Chamavam-no Pelengo. Era um sujeito esquisito, carrancudo, com ares de quem queria “botar fogo” no mundo. Na verdade, porém, ele só colocava fogo em objetos. Vivente sem rumo e ao relento, todos os dias fazia seu trajeto demarcado: cortava toda a avenida, ao longo da qual fazia seu desfile particular, empurrando aquele triciclo carregado de coisas velhas.

A Avenida Prestes era relativamente movimentada. Por ela transitavam, todo o tempo, veículos e passantes em sua corrida de ir e vir. E o itinerário de Pelengo passava por um supermercado, uma farmácia, uma quitanda, uma loja de tecidos, uma clínica, um hotel, uma fundação filantrópica e um restaurante. Todos que por ali trabalhavam e se movimentavam já tinham incorporado, no panorama de sua rotina, aquela espécie de peregrino com bagagem.

Pelengo era corpulento, usava um chapéu feio e roupas sempre sujas. Agasalhava-se em pleno verão, mantendo-se coberto de casacos mesmo sob um sol abrasador. Às vezes, também trazia sobre os ombros um cobertor velho e esburacado. Aquela destoância de temperatura bem revelava a sua incongruência com o mundo e as pessoas à sua volta, já que sempre parecia tão distante de tudo.

Nem mesmo Erasto, o gerente do supermercado, com seu jeito simpático e falante, era capaz de arrancar manifestações de Pelengo. Sua fisionomia desconfiada foi sempre uma incógnita, e suas palavras eram silentes, como se de um louco sem fala.

Afora as esquisitices, a maior característica do mendigo era o fato de todos os dias – por volta das dezesseis horas – fazer uma trouxa de jornal, papelão e panos velhos e atear-lhe fogo. Era mesmo um espetáculo pouco comum, que mais parecia uma ilustração em p/b de canto de página no cenário colorido de uma rua movimentada.

O piromaníaco, como todo portador de desequilíbrio, lançava mão de recursos próprios para executar seus atos diários. Tais incêndios vespertinos contavam com um aparato peculiar: Pelengo usava um cano, no interior do qual despejava óleo diesel, e sobre a improvisada pira lançava a trouxa com retalhos, revistas, caixas e outros fragmentos de lixo. Formava-se uma imensa fogueira enquanto o incendiário ficava a observar os objetos arderem, impassível e sem dizer palavra.

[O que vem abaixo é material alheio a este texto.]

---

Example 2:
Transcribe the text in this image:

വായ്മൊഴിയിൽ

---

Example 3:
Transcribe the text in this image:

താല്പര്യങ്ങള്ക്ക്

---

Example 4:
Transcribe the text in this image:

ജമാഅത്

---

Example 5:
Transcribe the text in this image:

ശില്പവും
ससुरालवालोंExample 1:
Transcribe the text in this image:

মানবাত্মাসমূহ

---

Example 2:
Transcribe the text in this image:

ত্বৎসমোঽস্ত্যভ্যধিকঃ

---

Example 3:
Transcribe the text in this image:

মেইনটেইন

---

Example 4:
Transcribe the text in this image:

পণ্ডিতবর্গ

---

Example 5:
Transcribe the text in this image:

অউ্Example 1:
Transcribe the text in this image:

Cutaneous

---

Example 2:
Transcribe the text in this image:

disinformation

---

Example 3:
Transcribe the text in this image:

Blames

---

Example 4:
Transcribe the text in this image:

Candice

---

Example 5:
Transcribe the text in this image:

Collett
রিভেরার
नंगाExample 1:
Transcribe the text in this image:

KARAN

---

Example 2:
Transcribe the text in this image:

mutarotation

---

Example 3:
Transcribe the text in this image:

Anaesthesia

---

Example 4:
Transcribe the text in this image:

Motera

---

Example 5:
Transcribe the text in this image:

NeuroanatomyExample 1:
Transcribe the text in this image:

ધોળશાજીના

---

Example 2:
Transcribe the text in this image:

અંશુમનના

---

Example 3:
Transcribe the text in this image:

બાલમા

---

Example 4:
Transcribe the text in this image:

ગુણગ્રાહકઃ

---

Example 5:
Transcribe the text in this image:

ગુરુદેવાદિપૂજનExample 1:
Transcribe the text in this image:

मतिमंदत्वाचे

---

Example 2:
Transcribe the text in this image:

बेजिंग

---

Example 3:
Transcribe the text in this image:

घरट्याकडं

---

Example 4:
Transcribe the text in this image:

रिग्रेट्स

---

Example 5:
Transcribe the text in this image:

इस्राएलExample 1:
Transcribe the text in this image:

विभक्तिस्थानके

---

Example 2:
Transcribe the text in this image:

No início da temporada do piromaníaco pela Avenida Prestes, seus atos causavam espécie, afinal não era comum ver um homem provocando um incêndio em meio à movimentação urbana. Funcionários da clínica e da fundação em frente às quais ele passava já haviam tentado, sem sucesso, resgatá-lo para uma vida saudável. Também não foram poucos os que se aproximaram, na tentativa de o fazerem abrir-se ou entregar-se a cuidados médicos. Mas todas as tentativas foram infrutíferas, e – com o passar do tempo – Pelengo se tornou uma pintura a mais na paisagem urbana. O incendiário acabou virando uma espécie de estereótipo local, aceito e sem realces de atenção. Sua mania doentia era previsível e, àquela altura, já se sabia que ele não representava perigo para a sociedade. Na verdade, ele vivia preso ao próprio mundo, um mundo interior repleto de cinzas como as que restavam de seus incêndios.

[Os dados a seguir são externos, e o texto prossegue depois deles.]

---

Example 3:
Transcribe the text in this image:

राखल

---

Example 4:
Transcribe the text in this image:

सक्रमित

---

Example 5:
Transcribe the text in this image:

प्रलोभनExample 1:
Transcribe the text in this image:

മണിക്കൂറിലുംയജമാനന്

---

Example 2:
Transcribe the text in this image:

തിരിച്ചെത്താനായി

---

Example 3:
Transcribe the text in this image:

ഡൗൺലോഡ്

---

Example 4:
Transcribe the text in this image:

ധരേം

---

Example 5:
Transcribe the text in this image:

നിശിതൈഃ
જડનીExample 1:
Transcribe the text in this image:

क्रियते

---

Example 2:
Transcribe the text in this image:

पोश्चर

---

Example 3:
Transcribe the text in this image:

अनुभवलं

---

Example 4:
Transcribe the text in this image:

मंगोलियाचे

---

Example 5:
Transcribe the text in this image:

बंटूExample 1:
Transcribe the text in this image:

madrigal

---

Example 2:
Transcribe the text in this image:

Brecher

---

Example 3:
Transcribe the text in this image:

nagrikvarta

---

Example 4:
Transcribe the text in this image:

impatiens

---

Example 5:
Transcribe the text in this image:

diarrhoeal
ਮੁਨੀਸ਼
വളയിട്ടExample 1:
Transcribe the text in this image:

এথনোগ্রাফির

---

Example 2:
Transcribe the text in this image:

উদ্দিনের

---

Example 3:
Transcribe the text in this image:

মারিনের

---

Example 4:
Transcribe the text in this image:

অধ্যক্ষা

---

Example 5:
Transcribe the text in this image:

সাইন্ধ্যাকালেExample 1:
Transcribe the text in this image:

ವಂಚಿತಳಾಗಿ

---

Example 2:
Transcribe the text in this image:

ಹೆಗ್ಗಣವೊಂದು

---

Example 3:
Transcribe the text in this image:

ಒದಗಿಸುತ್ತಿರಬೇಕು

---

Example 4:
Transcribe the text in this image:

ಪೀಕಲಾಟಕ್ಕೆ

Contudo, para as crianças, o piromaníaco era uma figura temida. O homem tinha cara feia, nunca sorria e, para completar, ainda lançava de vez em quando aquele olhar de vou te pegar. Alguns pequenos corriam horrores quando ele se aproximava.

Na verdade, ainda que de forma velada, também os adultos o abominavam desde que Wanda, a espalhafatosa vendedora da loja de tecidos, contara a desventura do pobre homem. Segundo ela – que dissera haver conhecido um parente do mendigo –, este enlouquecera por causa de uma dor descomunal. Segundo ela, aquela vida de louco era castigo, afinal “aqui se faz, aqui se paga”...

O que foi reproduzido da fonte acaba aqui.